Web page edit records:
· · · · ·

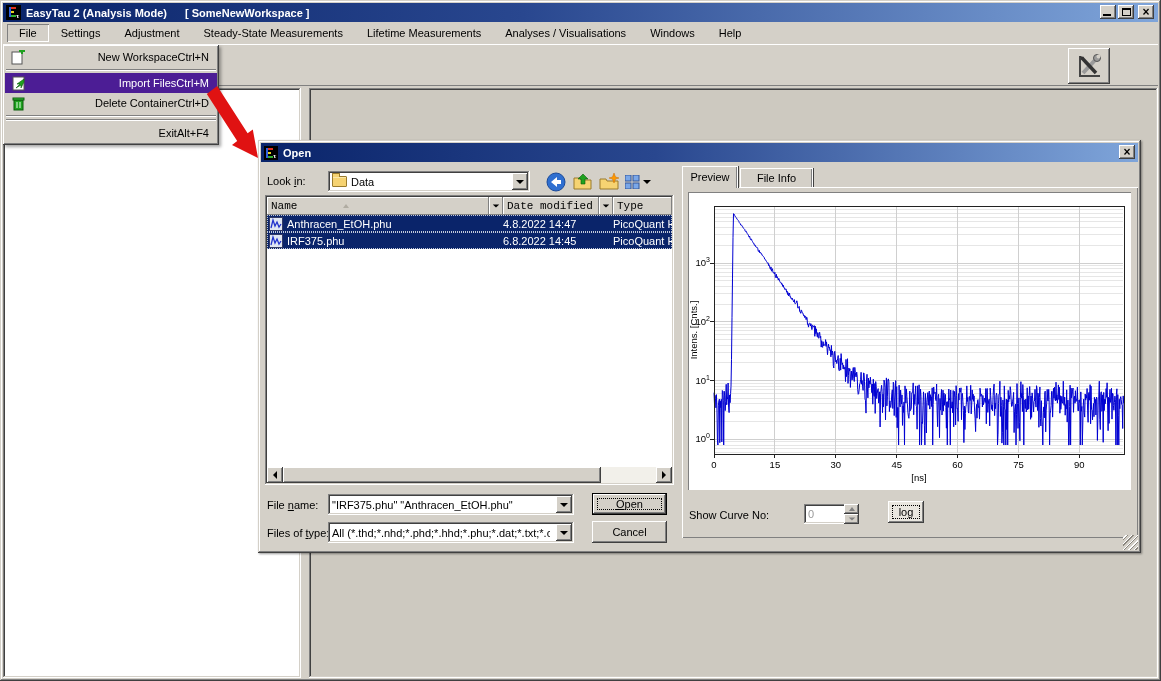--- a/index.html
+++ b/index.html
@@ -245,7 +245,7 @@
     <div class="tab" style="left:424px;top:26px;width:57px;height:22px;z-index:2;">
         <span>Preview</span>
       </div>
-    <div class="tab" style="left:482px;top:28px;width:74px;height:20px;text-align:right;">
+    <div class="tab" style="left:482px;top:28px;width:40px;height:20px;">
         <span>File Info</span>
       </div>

· · · · ·

Activity:
Read through the records above and copy the lines that contain "style".

Problem solution:
     <div class="tab" style="left:424px;top:26px;width:57px;height:22px;z-index:2;">
-    <div class="tab" style="left:482px;top:28px;width:74px;height:20px;text-align:right;">
+    <div class="tab" style="left:482px;top:28px;width:40px;height:20px;">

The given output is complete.